Ejercicios propuestos:
A. Enumera todos los gerundios distintos del texto sobre el campo, sin repetir ninguno.
B. Transcribe el fragmento del texto sobre el campo que va de "Una de esas" a "de su vida.", ambos incluidos.

Texto para leer:

En el campo

Una de esas noticias del verano decía que las personas que viven cerca del mar padecen menos enfermedades mentales que otras que no tienen las olas cerca para verlas todos los días de su vida. 

Debe tener efectos parecidos a esos vivir en el campo, en el mismísimo campo, todos los días de tu vida, todos los días de tu vida viendo únicamente árboles,  escuchando el bicherío a toda hora dar sus recitales, viendo pasto, pasto, pasto, yuyos, flores, sol, nubes, la noche, las estrellas, ovnis, el viento, la lluvia, las tormentas, viendo flores y árboles de todo tipo, arroyos ahí nomás, pastizales de todos los estilos, cielo, nubes, sol, tajamares. 

Estar en una casa de campo unos días y prácticamente no tener internet. No sentir por un tiempo los efectos de la ciudad fabricando dolor, pero también, por algún milagro, fabricando poesía sin parar. Ver, desde el campo, el humo del cemento quemándose en diciembre a kilómetros como una señal de tiempos horrendos. Argentina, 2023, 2024.

Entradas de datos guardadas:
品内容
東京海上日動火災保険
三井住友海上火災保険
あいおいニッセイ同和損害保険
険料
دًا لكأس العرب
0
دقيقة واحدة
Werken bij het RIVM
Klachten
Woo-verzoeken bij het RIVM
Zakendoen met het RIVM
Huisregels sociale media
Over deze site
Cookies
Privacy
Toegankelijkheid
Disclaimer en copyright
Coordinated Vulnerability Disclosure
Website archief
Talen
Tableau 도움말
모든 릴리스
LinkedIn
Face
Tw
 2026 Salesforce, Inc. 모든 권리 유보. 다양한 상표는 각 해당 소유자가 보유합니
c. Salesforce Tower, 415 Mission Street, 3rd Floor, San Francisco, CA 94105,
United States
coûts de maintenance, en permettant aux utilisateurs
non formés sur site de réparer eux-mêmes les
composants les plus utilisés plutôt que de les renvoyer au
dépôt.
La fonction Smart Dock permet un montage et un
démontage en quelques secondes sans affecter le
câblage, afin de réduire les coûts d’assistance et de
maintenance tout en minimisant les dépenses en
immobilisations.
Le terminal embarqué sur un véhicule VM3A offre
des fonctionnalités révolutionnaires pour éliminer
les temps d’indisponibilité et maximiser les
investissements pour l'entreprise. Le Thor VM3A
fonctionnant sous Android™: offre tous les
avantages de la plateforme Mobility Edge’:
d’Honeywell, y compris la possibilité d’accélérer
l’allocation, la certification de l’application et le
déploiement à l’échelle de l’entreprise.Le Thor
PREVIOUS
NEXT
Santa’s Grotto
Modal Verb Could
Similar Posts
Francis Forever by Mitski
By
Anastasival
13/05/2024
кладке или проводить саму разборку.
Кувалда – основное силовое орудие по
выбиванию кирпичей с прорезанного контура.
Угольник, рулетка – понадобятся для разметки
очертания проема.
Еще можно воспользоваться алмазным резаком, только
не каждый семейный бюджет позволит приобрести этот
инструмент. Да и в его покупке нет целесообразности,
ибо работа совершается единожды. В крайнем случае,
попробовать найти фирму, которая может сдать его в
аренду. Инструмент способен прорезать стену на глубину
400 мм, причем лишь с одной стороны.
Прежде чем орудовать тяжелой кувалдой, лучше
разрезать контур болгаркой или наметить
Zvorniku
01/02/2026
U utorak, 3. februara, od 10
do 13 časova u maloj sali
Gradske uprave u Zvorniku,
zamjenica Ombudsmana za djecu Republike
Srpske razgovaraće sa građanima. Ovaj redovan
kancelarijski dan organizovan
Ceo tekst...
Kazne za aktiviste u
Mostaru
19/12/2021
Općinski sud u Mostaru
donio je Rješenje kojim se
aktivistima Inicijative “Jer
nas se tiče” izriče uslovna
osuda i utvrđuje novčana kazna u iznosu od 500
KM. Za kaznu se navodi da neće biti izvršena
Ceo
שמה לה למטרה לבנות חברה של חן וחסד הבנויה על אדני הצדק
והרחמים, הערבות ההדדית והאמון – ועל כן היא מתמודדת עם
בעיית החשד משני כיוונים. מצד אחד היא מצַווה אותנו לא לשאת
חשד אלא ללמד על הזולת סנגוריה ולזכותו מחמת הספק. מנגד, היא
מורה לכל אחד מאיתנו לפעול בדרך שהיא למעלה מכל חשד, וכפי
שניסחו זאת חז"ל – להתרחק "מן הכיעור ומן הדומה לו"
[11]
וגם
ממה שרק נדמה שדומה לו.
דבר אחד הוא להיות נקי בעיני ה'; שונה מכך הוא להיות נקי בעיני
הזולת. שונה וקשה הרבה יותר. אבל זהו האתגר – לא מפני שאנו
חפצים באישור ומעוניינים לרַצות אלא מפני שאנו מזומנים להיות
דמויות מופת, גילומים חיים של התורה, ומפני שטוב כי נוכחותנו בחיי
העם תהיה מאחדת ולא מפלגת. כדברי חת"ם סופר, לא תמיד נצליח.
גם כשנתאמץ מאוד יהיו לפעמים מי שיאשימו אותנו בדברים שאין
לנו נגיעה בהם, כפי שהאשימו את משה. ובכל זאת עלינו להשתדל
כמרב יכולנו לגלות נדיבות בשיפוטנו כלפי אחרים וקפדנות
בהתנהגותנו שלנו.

Soluciones:
A. viendo, escuchando, fabricando, quemándose

B.
Una de esas noticias del verano decía que las personas que viven cerca del mar padecen menos enfermedades mentales que otras que no tienen las olas cerca para verlas todos los días de su vida.